For those whom are in the same situation as me:
It turns out that it wasn't that easy to store appropriate caching for PhantomJS and selenium, so I turned to an alternative route which ended up working.
When PhantomJS accesses your website that is locked behind a JS wall, (such as CloudFlare DDOS Protection), it will most likely store a cookie with an auth token of sorts saying that your browser passes the test.
At first, it didn't work for me, because it seems CloudFlare also logs which User Agent has auth'd for that token, and any mismatch will discard the token used.

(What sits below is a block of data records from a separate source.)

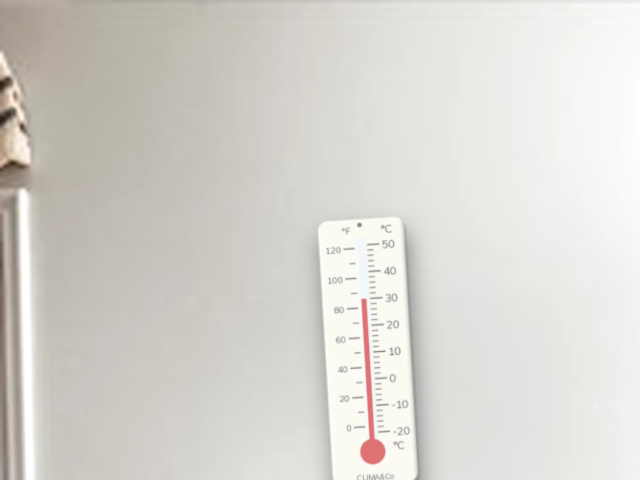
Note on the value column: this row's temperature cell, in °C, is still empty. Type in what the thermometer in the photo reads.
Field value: 30 °C
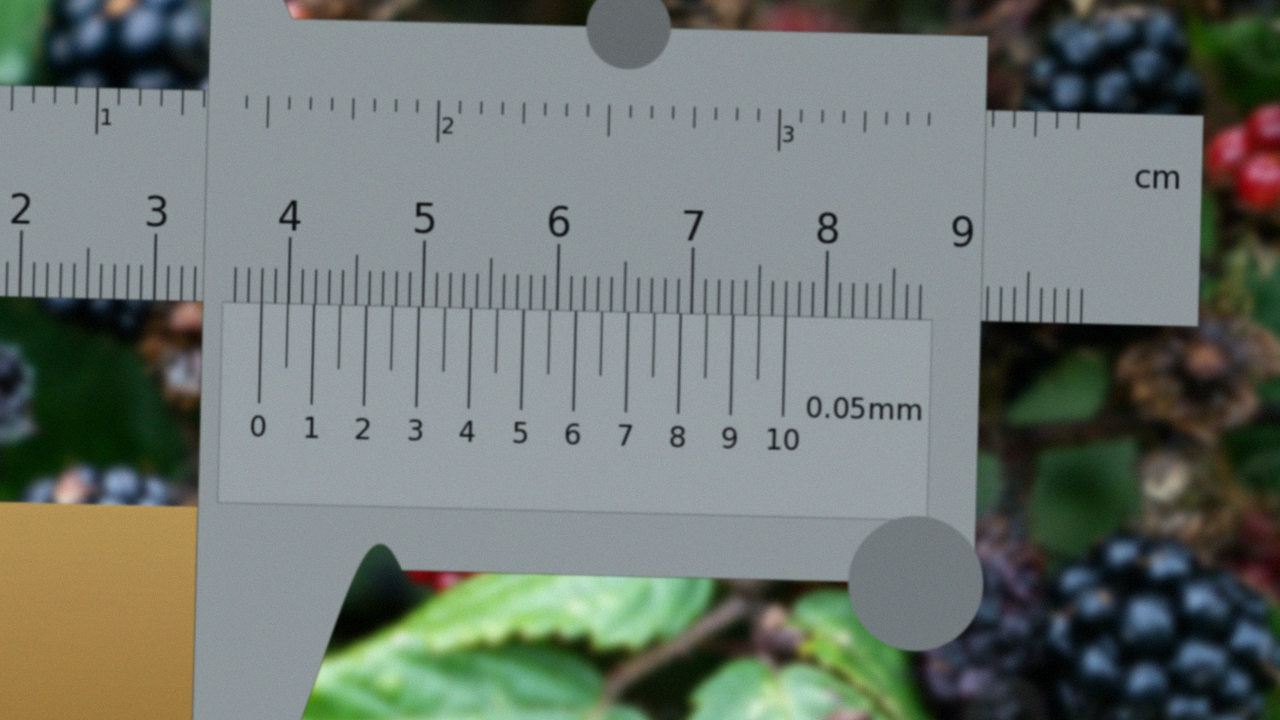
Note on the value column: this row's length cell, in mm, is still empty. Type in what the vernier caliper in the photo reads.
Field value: 38.0 mm
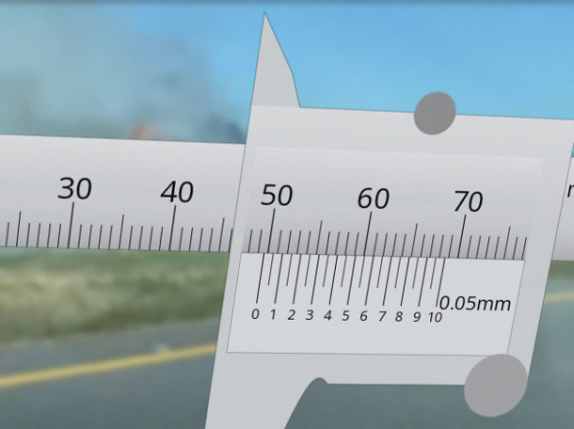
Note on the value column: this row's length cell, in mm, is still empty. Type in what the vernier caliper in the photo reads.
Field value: 49.6 mm
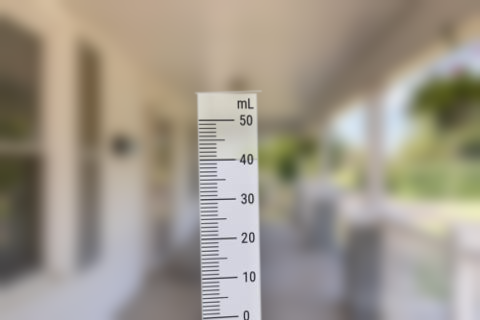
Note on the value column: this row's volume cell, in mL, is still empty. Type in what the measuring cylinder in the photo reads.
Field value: 40 mL
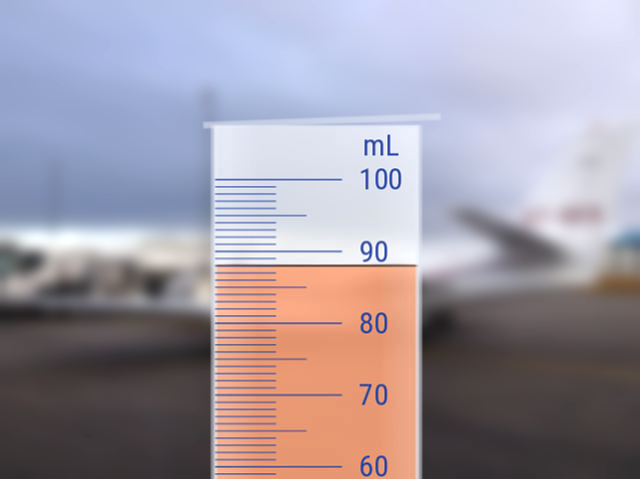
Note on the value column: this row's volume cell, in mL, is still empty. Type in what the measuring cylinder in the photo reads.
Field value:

I managed to solve this using the following piece of code:
private Image GetImage(string ImageLocation)
{
byte[] data = null;
using (CustomWebClient WC = new CustomWebClient())
{
WC.Headers.Add(System.Net.HttpRequestHeader.UserAgent, "Mozilla/5.0 (iPhone; CPU iPhone OS 10_0_1 like Mac OS X) AppleWebKit/601.1 (KHTML, like Gecko) CriOS/53.0.2785.109 Mobile/14A403 Safari/601.1.46");
WC.Headers.Add(System.Net.HttpRequestHeader.Cookie, "cf_clearance=" + PhantomObject.Manage().Cookies.GetCookieNamed("cf_clearance").Value);
data = WC.DownloadData(ImageLocation);
}
Bitmap MP = new Bitmap(new System.IO.MemoryStream(data));
data = null;
return MP;
}
In this code, PhantomObject
is my PhantomJS driver object, and CustomWebClient
is just a normal website with a bit of adjusting for the website I was using.
I essentially use the same faked user agent that my PhantomJS driver was using, as well as passed over in the headers the CloudFlare clearance cookie, and from there my webclient was able to successfully access the websites data and download the image's data, which I then turned into a bitmap and returned back.